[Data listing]
start
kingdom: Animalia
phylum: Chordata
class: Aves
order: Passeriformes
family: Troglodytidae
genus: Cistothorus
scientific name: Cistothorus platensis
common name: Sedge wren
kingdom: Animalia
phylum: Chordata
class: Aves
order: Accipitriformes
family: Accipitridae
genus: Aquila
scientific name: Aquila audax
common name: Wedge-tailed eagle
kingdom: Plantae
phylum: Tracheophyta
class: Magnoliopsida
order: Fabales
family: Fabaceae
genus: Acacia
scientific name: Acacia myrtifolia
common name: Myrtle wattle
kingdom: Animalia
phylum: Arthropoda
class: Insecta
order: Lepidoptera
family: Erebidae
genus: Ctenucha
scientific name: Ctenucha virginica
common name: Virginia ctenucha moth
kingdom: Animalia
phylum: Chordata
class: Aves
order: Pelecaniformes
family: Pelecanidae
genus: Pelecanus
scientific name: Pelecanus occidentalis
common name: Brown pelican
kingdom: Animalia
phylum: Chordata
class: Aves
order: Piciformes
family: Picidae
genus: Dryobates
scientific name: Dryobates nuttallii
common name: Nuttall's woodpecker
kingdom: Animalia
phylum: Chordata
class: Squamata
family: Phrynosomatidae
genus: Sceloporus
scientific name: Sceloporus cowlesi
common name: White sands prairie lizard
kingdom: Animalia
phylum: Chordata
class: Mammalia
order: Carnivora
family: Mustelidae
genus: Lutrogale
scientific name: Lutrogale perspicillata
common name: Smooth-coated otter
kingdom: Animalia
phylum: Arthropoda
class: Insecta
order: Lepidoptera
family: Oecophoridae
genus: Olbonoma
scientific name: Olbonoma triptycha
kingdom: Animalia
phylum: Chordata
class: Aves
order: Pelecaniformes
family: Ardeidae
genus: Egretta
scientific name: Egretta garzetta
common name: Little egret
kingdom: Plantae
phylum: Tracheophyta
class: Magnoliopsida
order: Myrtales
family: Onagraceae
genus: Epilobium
end
→ Short task:
Convert all the lines of the records above into a JSON list of strings, one string per line, leaving out any blank lines.

→ Expected output:
[
  "kingdom: Animalia",
  "phylum: Chordata",
  "class: Aves",
  "order: Passeriformes",
  "family: Troglodytidae",
  "genus: Cistothorus",
  "scientific name: Cistothorus platensis",
  "common name: Sedge wren",
  "kingdom: Animalia",
  "phylum: Chordata",
  "class: Aves",
  "order: Accipitriformes",
  "family: Accipitridae",
  "genus: Aquila",
  "scientific name: Aquila audax",
  "common name: Wedge-tailed eagle",
  "kingdom: Plantae",
  "phylum: Tracheophyta",
  "class: Magnoliopsida",
  "order: Fabales",
  "family: Fabaceae",
  "genus: Acacia",
  "scientific name: Acacia myrtifolia",
  "common name: Myrtle wattle",
  "kingdom: Animalia",
  "phylum: Arthropoda",
  "class: Insecta",
  "order: Lepidoptera",
  "family: Erebidae",
  "genus: Ctenucha",
  "scientific name: Ctenucha virginica",
  "common name: Virginia ctenucha moth",
  "kingdom: Animalia",
  "phylum: Chordata",
  "class: Aves",
  "order: Pelecaniformes",
  "family: Pelecanidae",
  "genus: Pelecanus",
  "scientific name: Pelecanus occidentalis",
  "common name: Brown pelican",
  "kingdom: Animalia",
  "phylum: Chordata",
  "class: Aves",
  "order: Piciformes",
  "family: Picidae",
  "genus: Dryobates",
  "scientific name: Dryobates nuttallii",
  "common name: Nuttall's woodpecker",
  "kingdom: Animalia",
  "phylum: Chordata",
  "class: Squamata",
  "family: Phrynosomatidae",
  "genus: Sceloporus",
  "scientific name: Sceloporus cowlesi",
  "common name: White sands prairie lizard",
  "kingdom: Animalia",
  "phylum: Chordata",
  "class: Mammalia",
  "order: Carnivora",
  "family: Mustelidae",
  "genus: Lutrogale",
  "scientific name: Lutrogale perspicillata",
  "common name: Smooth-coated otter",
  "kingdom: Animalia",
  "phylum: Arthropoda",
  "class: Insecta",
  "order: Lepidoptera",
  "family: Oecophoridae",
  "genus: Olbonoma",
  "scientific name: Olbonoma triptycha",
  "kingdom: Animalia",
  "phylum: Chordata",
  "class: Aves",
  "order: Pelecaniformes",
  "family: Ardeidae",
  "genus: Egretta",
  "scientific name: Egretta garzetta",
  "common name: Little egret",
  "kingdom: Plantae",
  "phylum: Tracheophyta",
  "class: Magnoliopsida",
  "order: Myrtales",
  "family: Onagraceae",
  "genus: Epilobium"
]